The problem » Reproduce the listing verbatim from its first line through the line containing "door een slechte", including both of those lines.
--------------------
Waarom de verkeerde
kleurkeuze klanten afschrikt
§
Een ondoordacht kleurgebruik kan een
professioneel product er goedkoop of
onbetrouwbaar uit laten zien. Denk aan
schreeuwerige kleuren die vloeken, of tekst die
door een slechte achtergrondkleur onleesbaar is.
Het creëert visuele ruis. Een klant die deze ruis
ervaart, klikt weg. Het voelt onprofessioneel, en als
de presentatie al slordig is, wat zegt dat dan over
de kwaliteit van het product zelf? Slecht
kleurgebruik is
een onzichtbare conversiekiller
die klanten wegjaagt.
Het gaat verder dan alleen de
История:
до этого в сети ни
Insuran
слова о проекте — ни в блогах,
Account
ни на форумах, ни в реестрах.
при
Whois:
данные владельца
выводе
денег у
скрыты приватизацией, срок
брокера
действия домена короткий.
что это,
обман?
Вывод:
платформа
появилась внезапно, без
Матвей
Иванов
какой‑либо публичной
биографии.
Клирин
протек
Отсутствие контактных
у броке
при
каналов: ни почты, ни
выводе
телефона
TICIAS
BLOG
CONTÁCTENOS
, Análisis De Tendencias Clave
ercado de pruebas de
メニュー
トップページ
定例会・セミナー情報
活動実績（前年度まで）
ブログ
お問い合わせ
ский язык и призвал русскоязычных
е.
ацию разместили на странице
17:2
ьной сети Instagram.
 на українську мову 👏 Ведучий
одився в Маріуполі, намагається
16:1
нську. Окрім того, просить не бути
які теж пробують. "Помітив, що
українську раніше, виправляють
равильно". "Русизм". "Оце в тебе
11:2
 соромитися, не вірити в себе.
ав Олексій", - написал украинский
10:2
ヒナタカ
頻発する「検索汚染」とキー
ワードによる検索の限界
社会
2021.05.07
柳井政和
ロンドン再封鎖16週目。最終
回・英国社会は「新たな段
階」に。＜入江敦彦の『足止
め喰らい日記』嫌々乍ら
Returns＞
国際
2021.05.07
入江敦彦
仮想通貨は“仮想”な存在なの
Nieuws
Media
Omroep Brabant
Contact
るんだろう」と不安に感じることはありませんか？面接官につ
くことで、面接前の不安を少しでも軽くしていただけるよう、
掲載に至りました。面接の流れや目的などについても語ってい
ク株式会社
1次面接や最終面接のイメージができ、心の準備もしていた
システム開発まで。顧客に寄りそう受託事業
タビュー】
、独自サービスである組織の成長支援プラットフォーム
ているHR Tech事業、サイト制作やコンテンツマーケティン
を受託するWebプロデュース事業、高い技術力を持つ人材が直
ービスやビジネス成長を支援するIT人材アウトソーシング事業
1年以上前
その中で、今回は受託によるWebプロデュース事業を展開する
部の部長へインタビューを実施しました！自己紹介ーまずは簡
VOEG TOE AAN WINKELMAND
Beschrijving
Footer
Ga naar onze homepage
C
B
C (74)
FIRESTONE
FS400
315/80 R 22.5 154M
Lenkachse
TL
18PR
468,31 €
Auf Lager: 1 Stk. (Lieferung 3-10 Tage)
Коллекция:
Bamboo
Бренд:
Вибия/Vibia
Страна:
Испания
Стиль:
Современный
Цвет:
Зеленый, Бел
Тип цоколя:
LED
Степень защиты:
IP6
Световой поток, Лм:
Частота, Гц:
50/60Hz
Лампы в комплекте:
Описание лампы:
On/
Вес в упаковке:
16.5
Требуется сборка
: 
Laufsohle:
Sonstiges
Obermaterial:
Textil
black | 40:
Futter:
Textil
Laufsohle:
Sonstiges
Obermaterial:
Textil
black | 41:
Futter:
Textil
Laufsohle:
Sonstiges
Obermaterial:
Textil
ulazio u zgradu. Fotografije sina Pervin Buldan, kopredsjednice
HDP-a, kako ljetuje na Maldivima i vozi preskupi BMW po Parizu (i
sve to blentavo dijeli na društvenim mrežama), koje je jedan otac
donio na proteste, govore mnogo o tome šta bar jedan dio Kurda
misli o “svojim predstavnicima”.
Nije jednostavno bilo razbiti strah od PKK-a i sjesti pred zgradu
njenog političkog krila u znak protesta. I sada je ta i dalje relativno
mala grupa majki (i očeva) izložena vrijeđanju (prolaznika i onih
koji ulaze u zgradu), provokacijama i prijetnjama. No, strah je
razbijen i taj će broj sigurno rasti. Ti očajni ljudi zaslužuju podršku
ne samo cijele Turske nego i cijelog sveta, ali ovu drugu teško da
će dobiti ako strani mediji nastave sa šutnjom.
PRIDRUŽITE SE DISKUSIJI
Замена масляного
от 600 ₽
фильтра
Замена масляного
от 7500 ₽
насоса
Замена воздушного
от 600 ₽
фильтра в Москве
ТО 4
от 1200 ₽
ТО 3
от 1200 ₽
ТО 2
--------------------
Exercise solution »
Waarom de verkeerde
kleurkeuze klanten afschrikt
§
Een ondoordacht kleurgebruik kan een
professioneel product er goedkoop of
onbetrouwbaar uit laten zien. Denk aan
schreeuwerige kleuren die vloeken, of tekst die
door een slechte achtergrondkleur onleesbaar is.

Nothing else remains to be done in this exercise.